Stocks in Europe and on Wall Street pulled back from recent gains on disappointment with Goldman Sachs Group's earnings and as US housing starts fell more than expected.
In early afternoon trading, the Dow Jones Industrial Average was steady. The S&P 500 Index fell 0.66 per cent and the Nasdaq Composite Index dropped 0.94 per cent.
Investors weren't happy with earnings reported today. Goldman Sachs reported a 52 per cent drop in fourth-quarter profit because of a decline in trading revenue. Wells Fargo & Co posted a fourth-quarter profit that fell short of some analysts' estimates.

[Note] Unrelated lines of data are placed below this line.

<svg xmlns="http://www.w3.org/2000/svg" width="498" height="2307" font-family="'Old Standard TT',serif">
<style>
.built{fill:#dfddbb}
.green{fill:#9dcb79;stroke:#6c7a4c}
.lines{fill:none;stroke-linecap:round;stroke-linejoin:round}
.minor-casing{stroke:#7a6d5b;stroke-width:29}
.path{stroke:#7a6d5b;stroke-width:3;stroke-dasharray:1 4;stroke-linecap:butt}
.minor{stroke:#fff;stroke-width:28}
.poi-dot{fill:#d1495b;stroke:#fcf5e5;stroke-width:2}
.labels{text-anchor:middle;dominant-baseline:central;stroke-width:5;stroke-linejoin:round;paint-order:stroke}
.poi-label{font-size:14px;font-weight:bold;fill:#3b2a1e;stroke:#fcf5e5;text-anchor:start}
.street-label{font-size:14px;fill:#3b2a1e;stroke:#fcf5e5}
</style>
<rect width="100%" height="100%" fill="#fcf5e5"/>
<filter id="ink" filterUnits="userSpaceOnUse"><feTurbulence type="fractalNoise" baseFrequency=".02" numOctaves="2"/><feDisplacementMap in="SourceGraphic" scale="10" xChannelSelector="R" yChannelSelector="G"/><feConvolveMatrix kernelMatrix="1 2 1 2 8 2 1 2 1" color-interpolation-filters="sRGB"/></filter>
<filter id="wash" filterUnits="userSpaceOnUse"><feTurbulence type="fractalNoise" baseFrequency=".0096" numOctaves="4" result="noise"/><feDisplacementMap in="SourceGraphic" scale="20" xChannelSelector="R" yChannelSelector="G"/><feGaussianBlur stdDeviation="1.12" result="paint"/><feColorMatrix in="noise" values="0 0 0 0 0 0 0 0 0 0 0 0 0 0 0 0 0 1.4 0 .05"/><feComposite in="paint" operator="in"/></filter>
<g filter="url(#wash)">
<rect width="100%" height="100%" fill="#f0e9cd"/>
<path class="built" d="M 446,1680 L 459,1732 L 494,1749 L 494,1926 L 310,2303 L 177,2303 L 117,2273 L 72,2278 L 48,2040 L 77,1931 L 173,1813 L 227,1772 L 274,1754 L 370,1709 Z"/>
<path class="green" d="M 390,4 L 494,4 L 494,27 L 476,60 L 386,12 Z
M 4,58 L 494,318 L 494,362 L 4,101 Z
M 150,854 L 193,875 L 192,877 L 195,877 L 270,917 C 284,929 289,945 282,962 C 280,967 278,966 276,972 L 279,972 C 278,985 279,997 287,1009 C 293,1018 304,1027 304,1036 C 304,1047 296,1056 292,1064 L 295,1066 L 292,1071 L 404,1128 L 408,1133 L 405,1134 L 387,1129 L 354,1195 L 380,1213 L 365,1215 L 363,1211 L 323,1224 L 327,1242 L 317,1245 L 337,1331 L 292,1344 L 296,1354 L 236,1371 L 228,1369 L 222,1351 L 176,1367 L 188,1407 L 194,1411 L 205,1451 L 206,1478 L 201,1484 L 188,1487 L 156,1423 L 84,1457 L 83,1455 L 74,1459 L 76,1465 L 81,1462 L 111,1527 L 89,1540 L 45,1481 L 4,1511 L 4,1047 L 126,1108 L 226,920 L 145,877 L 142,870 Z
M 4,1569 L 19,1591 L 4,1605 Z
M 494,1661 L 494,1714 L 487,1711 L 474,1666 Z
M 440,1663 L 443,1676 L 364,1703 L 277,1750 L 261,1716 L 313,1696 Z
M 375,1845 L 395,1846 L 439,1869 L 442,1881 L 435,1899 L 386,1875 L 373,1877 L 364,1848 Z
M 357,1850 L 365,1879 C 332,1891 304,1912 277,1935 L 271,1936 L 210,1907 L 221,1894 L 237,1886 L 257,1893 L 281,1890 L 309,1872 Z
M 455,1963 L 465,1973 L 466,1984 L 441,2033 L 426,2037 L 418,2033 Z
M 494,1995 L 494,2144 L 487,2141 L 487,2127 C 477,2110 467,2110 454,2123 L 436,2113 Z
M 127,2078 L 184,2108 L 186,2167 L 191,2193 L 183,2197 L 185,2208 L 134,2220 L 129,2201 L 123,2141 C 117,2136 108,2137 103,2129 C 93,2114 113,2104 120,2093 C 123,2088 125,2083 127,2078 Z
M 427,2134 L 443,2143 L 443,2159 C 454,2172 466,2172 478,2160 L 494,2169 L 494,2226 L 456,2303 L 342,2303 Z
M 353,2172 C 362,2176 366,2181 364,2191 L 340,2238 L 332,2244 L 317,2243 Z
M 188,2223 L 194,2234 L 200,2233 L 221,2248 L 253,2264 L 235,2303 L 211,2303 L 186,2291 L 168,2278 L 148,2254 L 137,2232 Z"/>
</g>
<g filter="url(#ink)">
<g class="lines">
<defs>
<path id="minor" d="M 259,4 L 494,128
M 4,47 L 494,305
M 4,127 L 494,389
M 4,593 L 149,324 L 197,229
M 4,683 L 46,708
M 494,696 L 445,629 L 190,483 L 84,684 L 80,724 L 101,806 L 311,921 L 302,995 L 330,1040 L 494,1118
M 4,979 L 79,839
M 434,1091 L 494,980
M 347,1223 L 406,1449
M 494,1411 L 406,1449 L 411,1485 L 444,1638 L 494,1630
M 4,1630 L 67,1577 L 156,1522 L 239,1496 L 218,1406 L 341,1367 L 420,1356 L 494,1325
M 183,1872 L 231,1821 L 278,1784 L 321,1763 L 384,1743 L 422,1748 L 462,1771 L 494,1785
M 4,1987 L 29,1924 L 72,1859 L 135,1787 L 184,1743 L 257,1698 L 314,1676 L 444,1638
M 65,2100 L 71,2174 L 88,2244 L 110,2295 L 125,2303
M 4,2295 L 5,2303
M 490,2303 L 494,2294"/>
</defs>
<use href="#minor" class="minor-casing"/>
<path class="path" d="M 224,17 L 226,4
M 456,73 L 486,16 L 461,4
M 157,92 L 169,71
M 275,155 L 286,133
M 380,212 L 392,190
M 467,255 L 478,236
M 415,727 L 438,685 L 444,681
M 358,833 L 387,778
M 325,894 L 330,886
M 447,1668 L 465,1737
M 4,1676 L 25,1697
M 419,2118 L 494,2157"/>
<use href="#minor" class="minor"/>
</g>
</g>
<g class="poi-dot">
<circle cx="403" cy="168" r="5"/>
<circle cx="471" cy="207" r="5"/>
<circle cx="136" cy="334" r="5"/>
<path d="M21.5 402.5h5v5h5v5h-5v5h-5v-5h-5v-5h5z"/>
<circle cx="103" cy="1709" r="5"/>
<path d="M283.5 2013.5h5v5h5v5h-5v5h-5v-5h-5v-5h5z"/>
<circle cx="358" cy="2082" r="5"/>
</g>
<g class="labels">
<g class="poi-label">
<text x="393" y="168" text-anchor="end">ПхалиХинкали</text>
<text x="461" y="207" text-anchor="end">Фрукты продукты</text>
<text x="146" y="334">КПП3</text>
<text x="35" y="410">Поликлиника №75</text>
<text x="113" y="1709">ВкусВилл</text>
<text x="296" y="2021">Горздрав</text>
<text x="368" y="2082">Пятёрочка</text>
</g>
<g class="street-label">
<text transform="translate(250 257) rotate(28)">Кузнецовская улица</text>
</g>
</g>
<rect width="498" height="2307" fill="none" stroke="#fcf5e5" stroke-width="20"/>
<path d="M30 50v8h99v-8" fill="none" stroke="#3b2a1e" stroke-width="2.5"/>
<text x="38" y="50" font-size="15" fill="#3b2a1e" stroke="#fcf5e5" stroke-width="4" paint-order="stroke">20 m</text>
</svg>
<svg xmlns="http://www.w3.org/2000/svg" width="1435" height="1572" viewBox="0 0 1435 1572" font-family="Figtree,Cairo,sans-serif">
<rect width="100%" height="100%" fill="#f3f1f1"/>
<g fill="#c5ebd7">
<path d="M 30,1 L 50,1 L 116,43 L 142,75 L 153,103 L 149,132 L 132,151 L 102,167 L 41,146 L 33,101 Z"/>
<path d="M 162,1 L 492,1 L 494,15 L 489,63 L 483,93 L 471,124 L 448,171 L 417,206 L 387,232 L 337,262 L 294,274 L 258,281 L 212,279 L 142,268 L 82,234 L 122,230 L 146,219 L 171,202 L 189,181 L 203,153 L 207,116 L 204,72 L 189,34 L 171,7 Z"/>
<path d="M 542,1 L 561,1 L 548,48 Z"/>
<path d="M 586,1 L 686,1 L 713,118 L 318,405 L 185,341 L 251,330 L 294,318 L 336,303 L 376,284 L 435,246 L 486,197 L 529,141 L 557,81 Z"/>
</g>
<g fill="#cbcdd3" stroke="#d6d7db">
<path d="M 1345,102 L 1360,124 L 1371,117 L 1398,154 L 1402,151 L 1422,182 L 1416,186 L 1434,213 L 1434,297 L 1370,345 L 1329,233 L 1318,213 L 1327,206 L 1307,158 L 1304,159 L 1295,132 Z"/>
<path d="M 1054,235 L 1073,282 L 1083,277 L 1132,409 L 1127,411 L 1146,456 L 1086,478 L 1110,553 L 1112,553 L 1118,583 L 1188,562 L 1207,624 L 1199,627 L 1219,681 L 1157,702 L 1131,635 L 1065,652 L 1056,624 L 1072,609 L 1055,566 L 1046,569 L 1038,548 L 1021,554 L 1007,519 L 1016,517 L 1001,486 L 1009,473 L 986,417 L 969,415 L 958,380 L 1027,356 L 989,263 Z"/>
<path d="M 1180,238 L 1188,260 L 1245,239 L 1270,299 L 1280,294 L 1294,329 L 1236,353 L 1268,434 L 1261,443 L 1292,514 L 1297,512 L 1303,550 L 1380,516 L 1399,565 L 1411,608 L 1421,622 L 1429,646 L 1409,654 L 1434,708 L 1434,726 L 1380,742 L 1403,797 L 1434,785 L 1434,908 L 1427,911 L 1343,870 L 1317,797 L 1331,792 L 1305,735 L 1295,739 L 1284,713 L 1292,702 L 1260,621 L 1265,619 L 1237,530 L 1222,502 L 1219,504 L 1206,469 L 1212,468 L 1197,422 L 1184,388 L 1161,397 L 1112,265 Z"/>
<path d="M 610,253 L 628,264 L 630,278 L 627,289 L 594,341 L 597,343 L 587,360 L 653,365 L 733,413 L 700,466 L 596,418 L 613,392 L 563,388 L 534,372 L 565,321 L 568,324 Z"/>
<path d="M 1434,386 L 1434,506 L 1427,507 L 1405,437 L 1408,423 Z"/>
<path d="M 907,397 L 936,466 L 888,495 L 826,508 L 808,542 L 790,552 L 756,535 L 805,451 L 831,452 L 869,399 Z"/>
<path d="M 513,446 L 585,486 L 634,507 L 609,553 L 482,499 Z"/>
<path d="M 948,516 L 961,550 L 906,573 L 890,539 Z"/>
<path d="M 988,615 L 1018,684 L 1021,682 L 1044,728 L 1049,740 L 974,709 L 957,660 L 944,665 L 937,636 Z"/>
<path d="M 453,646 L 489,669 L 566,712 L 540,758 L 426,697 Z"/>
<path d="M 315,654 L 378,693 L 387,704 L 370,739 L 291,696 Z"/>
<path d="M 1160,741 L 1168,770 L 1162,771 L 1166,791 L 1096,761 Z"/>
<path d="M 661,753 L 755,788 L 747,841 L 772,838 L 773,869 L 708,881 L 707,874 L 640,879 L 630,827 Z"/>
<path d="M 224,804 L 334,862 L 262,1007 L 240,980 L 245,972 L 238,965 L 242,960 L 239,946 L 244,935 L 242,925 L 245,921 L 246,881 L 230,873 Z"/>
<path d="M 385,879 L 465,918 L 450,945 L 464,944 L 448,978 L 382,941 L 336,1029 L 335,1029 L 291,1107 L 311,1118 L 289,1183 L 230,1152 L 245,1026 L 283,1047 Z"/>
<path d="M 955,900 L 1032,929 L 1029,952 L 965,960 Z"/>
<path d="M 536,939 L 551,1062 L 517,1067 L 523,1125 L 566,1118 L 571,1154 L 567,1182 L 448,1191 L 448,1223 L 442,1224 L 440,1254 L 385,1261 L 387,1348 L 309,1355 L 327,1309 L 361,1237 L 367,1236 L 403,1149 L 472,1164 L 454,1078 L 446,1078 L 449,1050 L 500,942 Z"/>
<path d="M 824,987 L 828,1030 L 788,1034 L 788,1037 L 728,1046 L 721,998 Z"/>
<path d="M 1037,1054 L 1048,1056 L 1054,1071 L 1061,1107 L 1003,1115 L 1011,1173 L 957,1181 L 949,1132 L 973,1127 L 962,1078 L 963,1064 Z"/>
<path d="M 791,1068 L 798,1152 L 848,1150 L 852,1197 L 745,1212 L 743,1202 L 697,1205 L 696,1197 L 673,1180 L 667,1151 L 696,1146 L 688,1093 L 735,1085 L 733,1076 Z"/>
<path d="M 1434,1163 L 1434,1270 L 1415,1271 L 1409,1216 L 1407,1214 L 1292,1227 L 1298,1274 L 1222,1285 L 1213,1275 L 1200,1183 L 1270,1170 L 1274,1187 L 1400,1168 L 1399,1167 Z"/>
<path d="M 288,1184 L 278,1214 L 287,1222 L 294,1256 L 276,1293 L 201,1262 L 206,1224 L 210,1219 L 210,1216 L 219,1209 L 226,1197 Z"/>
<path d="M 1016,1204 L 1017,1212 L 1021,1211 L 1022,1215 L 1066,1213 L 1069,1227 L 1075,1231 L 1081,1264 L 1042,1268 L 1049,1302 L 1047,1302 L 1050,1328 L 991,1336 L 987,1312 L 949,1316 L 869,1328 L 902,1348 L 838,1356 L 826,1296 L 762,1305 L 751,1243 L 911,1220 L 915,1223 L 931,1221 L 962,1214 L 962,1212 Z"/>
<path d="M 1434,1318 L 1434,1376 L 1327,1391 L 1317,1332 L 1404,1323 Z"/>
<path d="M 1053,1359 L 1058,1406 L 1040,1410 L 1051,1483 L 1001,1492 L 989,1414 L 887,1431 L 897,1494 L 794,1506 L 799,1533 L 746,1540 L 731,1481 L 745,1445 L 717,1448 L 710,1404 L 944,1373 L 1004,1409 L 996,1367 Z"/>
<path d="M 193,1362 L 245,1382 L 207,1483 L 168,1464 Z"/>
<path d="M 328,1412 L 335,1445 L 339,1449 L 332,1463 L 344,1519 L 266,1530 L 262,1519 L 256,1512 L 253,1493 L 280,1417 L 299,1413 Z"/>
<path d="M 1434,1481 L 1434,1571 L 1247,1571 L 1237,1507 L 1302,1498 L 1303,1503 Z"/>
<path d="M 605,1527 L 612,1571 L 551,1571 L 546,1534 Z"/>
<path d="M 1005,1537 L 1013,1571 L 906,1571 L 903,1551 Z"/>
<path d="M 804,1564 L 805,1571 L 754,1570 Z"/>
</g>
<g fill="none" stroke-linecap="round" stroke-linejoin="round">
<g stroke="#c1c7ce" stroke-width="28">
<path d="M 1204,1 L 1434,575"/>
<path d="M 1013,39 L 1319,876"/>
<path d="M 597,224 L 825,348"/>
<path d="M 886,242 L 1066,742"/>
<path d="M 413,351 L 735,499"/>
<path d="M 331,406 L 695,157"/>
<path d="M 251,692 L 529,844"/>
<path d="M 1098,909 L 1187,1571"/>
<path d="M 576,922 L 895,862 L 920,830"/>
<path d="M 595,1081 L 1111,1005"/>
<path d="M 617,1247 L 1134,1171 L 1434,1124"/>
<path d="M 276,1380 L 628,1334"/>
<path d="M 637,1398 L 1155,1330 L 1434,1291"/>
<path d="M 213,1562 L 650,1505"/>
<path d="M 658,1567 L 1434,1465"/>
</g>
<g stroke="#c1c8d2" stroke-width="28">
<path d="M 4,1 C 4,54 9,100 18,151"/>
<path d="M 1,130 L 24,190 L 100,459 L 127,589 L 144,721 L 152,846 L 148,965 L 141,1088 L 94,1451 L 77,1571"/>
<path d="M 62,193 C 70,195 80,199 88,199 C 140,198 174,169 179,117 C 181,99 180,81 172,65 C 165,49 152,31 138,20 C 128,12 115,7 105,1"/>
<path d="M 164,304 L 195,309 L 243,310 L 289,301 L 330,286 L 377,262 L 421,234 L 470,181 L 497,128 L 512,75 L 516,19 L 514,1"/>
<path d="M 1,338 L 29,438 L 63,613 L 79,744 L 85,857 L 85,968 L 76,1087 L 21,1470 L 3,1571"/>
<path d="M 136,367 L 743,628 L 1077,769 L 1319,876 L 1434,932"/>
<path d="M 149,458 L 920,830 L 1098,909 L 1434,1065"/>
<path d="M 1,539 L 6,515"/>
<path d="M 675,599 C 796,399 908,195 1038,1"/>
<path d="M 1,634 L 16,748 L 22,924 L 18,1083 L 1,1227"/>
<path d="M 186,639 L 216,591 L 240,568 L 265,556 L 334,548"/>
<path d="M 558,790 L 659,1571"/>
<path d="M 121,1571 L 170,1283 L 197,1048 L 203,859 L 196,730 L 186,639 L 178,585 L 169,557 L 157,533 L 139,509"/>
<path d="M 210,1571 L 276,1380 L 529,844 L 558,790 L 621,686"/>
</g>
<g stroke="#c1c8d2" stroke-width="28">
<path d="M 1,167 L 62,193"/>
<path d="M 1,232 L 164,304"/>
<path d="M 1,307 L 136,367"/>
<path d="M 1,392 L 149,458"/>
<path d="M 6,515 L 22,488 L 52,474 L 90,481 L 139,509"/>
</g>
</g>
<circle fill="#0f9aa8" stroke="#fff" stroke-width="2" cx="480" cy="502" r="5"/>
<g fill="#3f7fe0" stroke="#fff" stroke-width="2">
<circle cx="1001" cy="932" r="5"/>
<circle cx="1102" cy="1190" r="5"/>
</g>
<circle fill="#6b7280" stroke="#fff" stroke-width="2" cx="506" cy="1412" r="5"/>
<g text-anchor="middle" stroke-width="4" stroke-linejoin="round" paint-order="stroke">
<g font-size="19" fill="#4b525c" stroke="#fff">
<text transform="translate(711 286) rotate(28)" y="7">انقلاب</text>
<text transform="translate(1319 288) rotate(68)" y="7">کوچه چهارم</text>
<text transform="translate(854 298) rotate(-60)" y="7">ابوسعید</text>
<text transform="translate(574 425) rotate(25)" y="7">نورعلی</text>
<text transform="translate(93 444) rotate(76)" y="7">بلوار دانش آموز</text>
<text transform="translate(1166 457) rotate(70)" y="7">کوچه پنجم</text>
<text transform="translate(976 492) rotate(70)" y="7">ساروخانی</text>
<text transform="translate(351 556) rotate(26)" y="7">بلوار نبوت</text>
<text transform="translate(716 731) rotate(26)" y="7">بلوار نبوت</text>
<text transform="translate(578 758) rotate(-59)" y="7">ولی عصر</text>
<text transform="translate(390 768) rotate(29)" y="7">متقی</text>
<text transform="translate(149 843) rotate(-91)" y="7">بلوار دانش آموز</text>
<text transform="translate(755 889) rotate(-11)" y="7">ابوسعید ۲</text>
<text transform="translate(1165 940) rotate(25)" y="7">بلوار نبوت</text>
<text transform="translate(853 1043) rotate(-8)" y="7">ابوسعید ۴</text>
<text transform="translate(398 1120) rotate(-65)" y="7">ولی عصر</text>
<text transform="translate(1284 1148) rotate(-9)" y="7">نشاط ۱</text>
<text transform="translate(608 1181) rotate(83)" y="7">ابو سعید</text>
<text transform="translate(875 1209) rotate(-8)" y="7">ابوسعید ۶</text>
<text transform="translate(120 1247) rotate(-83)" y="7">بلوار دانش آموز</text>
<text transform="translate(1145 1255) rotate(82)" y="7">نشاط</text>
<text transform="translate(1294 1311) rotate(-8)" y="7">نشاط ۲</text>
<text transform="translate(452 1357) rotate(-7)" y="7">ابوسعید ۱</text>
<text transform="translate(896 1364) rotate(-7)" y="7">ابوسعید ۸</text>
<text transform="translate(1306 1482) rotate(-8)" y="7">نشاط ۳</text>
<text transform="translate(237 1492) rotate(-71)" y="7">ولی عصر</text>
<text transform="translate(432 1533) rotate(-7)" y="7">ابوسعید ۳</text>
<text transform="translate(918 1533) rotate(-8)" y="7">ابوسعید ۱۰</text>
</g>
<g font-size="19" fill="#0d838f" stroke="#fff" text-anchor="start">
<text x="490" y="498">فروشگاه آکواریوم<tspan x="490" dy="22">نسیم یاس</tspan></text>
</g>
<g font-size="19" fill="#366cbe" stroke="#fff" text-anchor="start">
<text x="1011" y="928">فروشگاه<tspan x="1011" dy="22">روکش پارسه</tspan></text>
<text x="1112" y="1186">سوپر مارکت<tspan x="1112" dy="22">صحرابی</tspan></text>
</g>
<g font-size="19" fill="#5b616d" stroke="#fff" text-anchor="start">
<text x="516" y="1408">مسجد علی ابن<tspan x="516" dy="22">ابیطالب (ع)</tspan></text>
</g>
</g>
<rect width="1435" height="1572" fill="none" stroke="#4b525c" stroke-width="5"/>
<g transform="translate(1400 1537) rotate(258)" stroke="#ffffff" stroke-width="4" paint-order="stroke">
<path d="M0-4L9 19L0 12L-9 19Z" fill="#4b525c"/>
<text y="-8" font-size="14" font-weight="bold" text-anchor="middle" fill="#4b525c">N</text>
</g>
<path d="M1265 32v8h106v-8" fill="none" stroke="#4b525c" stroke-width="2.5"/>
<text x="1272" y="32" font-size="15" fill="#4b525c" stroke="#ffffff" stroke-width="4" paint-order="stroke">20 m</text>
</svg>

American Express said fourth-quarter net income would be less than some analysts estimated as it disclosed costs tied to job cuts in its servicing network
With financials, "I think expectations were for some better results after a fairly robust fourth quarter and start to 2011," Thomas Villalta, portfolio manager for Jones Villalta Asset Management in Austin, Texas, told Reuters.
Villalta said he was still bullish on financials for 2011.
US housing starts fell 4.3 per cent to a 529,000 annual rate in December, the lowest since October 2009.
Investors hammered Cree Inc shares as the maker of energy-efficient lighting products forecast third-quarter profit, excluding some items, of as low as 38 US cents a share. Analysts were forecasting 58 US cents a share on average, according to a Bloomberg survey.
Good news included fourth-quarter earnings from Apple and IBM, both released after the market closed on Tuesday.
Meanwhile, the US and China reached agreement on export deals worth US$45 billion, a senior US official said today. The agreement will be announced today, as Chinese President Hu Jintao starts his state visit to US.
The agreements included China's final approval of a US$19 billion contract to buy 200 Boeing aircraft for delivery between 2011 and 2013. Other deals involved Honeywell and Caterpillar.
Altogether, the Boeing and other deals will support an estimated 235,000 American jobs, US officials said.
In a sign of increasing confidence that European Union leaders were getting a grip on the region's sovereign debt crisis, the euro rallied to an eight-week high.
The euro rose more than 1 per cent on the day to US$1.3538, according to Reuters data.
"People are very impressed with the determination of European officials and are expecting them to successfully deal with the sovereign debt crisis," Steven Englander, head of G10 strategy at CitiFX in New York, told Reuters.
Spot gold rose 0.4 per cent at US$1,373.00 by 1608 GMT.
"The broader concerns driving gold prices still remain intact," Barclays Capital analyst Suki Cooper, told Reuters.
"Given that we're now in the run-up to the Lunar holidays, we have seen some strong physical demand materializing in China and reports about bar premiums trading at two-year highs and mint shortages, so there's good physical demand on the downside providing a cushion to prices."
US crude oil prices fell 55 cents to US$90.83 a barrel by 1524 GMT.